All that, according to those “looking forward” statements that are part of the deal-selling prospectus that bwin.party issued on Friday, adds up to far more than the difference between the 888 and GVC bids. According to that lengthy advertisement, the deal with 888 is expected to save “US$70 million per annum (before tax) by the end of the 2018 financial year.”
Given that the difference between the 888 and GVC bids was only on the order of $30-40 million, it’s enough of a reason by itself for bwin.party to have chosen the lower 888 offer.
So GVC wants to sweeten its offer, and in the process get rid of some of the secondary risk that would have been introduced into the equation had the highly-leveraged Amaya Group remained involved. London’s The Telegraph quoted an unidentified GVC spokesman as stating, “We’re reviewing our options and we’re not ruling anything out.”
The Telegraph’s update, as with several of the other UK news reports, then suggests that GVC is making the rounds of possible partner investors, but with only GVC itself as the primary purchaser.
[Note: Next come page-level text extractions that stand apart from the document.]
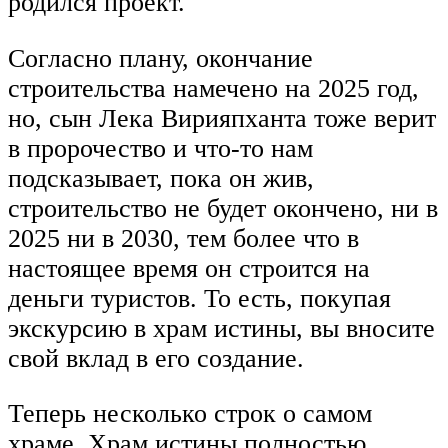
родился проект.
Согласно плану, окончание
строительства намечено на 2025 год,
но, сын Лека Вирияпханта тоже верит
в пророчество и что-то нам
подсказывает, пока он жив,
строительство не будет окончено, ни в
2025 ни в 2030, тем более что в
настоящее время он строится на
деньги туристов. То есть, покупая
экскурсию в храм истины, вы вносите
свой вклад в его создание.
Теперь несколько строк о самом
храме. Храм истины полностью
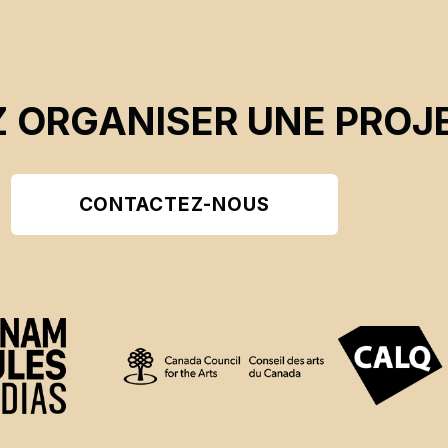
 ORGANISER UNE PROJE
CONTACTEZ-NOUS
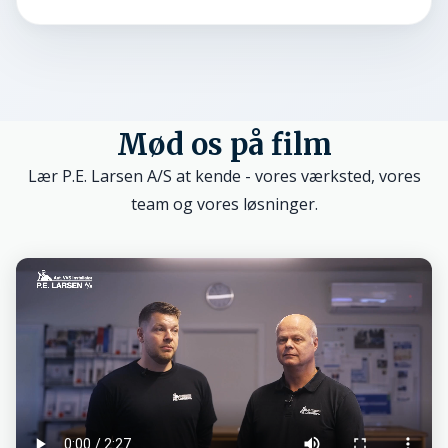
Mød os på film
Lær P.E. Larsen A/S at kende - vores værksted, vores
team og vores løsninger.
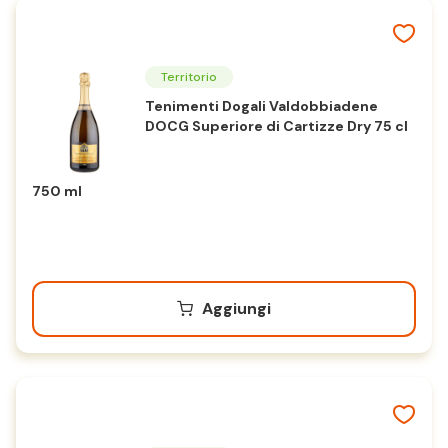
Territorio
Tenimenti Dogali Valdobbiadene
DOCG Superiore di Cartizze Dry 75 cl
750 ml
Aggiungi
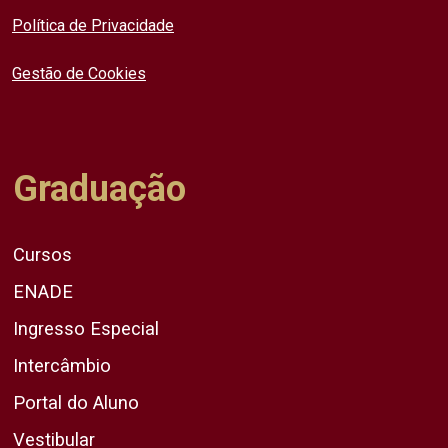
Política de Privacidade
Gestão de Cookies
Graduação
Cursos
ENADE
Ingresso Especial
Intercâmbio
Portal do Aluno
Vestibular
But what isn’t being said is that whatever GVC comes back to the table and offers had better be another £100 million or so higher, or it’s simply not worth it for bwin.party to backtrack.
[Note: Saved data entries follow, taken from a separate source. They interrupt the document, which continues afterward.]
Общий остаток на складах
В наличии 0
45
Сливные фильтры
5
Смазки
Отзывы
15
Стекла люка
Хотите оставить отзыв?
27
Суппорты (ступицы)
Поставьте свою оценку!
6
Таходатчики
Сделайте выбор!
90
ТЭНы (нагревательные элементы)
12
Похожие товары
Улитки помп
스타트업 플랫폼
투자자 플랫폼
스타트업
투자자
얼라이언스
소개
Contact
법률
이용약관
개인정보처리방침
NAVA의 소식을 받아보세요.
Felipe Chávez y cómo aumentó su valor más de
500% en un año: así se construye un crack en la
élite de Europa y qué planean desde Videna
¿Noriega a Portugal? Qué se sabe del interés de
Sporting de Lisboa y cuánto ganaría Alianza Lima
GVC also has the option of attempting a more hostile takeover, by making a higher offer directly to bwin.party’s individual shareholders. The bwin.party executive board that unanimously recommended accepting the 888 offer collectively holds only a little over 12% of bwin.party’s shares, meaning that there’s still technically plenty of room for other investors and investment blocs to go another direction. Again, however, it’s unlikely to work unless the GVC offer represents a significant premium over the existing 888 bid, while mitigating the risk that the earlier GVC-Amaya bid entailed. That’s a tall order; it’s just as likely that GVC’s spokespeople are making a little bit of noise before wandering off to lick their wounds in quiet.